Irena Sendler (or Irena Sendlerowa in Poland) was a Polish nurse and social worker. She served in the Polish underground (Polish resistance movement) during WWII and was head of the children’s section of Żegota, a clandestine Polish rescue organisation.
Sendler was influenced by her father, who was one of the first Polish socialists. He was a doctor who mostly treated poor Jewish people. After his death Jewish community leaders tried to pay for Sendler’s education, her mother refused. She went on to study Polish literature at Warsaw University and, influenced by her father, joined the Polish Socialist Party.
In 1939 when Poland was invaded by Germany Sendler was working as a Senior Administrator in the Warsaw Social Welfare Department. They ran the canteens that provided meals, financial aid and other services for orphans, the elderly, the poor and the destitute. Under Sendler they started to provide clothing, medicine and money for the Jews. They were registered under fictitious Christian names and it was claimed they had infections diseases like Typhus (which killed her father).
In 1942 the Jews were herded into a 16 block area known as ‘the ghetto’. Sendler was so disgusted by the treatment of the Jews that she became one of the first to join the Żegota, part of the Polish Underground movement. Sendler procured a pass from the Warsaws Epidemic Control Department so that she could legally enter the ghetto every day and continue to provide clothing, medicine and money but it wasn’t enough.

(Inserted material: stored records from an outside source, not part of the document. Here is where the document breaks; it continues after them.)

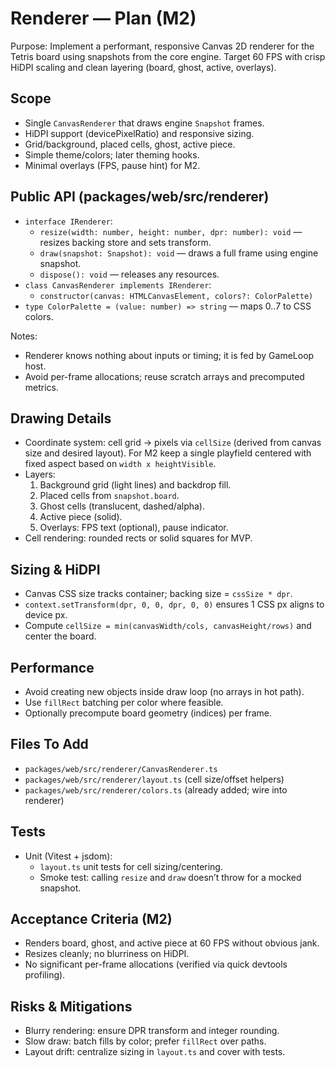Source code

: # Renderer — Plan (M2)

Purpose: Implement a performant, responsive Canvas 2D renderer for the Tetris board using snapshots from the core engine. Target 60 FPS with crisp HiDPI scaling and clean layering (board, ghost, active, overlays).

## Scope

- Single `CanvasRenderer` that draws engine `Snapshot` frames.
- HiDPI support (devicePixelRatio) and responsive sizing.
- Grid/background, placed cells, ghost, active piece.
- Simple theme/colors; later theming hooks.
- Minimal overlays (FPS, pause hint) for M2.

## Public API (packages/web/src/renderer)

- `interface IRenderer`:
  - `resize(width: number, height: number, dpr: number): void` — resizes backing store and sets transform.
  - `draw(snapshot: Snapshot): void` — draws a full frame using engine snapshot.
  - `dispose(): void` — releases any resources.
- `class CanvasRenderer implements IRenderer`:
  - `constructor(canvas: HTMLCanvasElement, colors?: ColorPalette)`
- `type ColorPalette = (value: number) => string` — maps 0..7 to CSS colors.

Notes:
- Renderer knows nothing about inputs or timing; it is fed by GameLoop host.
- Avoid per-frame allocations; reuse scratch arrays and precomputed metrics.

## Drawing Details

- Coordinate system: cell grid → pixels via `cellSize` (derived from canvas size and desired layout). For M2 keep a single playfield centered with fixed aspect based on `width x heightVisible`.
- Layers:
  1) Background grid (light lines) and backdrop fill.
  2) Placed cells from `snapshot.board`.
  3) Ghost cells (translucent, dashed/alpha).
  4) Active piece (solid).
  5) Overlays: FPS text (optional), pause indicator.
- Cell rendering: rounded rects or solid squares for MVP.

## Sizing & HiDPI

- Canvas CSS size tracks container; backing size = `cssSize * dpr`.
- `context.setTransform(dpr, 0, 0, dpr, 0, 0)` ensures 1 CSS px aligns to device px.
- Compute `cellSize = min(canvasWidth/cols, canvasHeight/rows)` and center the board.

## Performance

- Avoid creating new objects inside draw loop (no arrays in hot path).
- Use `fillRect` batching per color where feasible.
- Optionally precompute board geometry (indices) per frame.

## Files To Add

- `packages/web/src/renderer/CanvasRenderer.ts`
- `packages/web/src/renderer/layout.ts` (cell size/offset helpers)
- `packages/web/src/renderer/colors.ts` (already added; wire into renderer)

## Tests

- Unit (Vitest + jsdom):
  - `layout.ts` unit tests for cell sizing/centering.
  - Smoke test: calling `resize` and `draw` doesn’t throw for a mocked snapshot.

## Acceptance Criteria (M2)

- Renders board, ghost, and active piece at 60 FPS without obvious jank.
- Resizes cleanly; no blurriness on HiDPI.
- No significant per-frame allocations (verified via quick devtools profiling).

## Risks & Mitigations

- Blurry rendering: ensure DPR transform and integer rounding.
- Slow draw: batch fills by color; prefer `fillRect` over paths.
- Layout drift: centralize sizing in `layout.ts` and cover with tests.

Sendler began to smuggle children out of the ghetto in an ambulance, she recruited members of the Social Welfare Department and with their help issued fake documents so that she could smuggle over 2,500 children to safety. The church was a great help to Sendler and many children were sent to convents, others went to orphanages and homes with new identities.
Sendler eventually was caught by the Gestapo and was arrested in October 20, 1943. She was tortured and her feet and legs were broken, she was sent to Pawiak Prison where she refused to give up the identities of the children she had saved. Sentenced to death, Sendler was only saved when Zegota members bribed the executioner. She was a fugitive from the Gestapo for the rest of the war.
Sendler had buried the real and false identities of the 2,500 children and after the war she dug them up and used them to reunite any families she could. Apart from Diplomats, she saved more Jews than any other individual during the Holocaust. She was awarded with the Order of the White Eagle, Poland’s highest honour and in 1965, she was recognised by the State of Israel as Righteous among the Nations.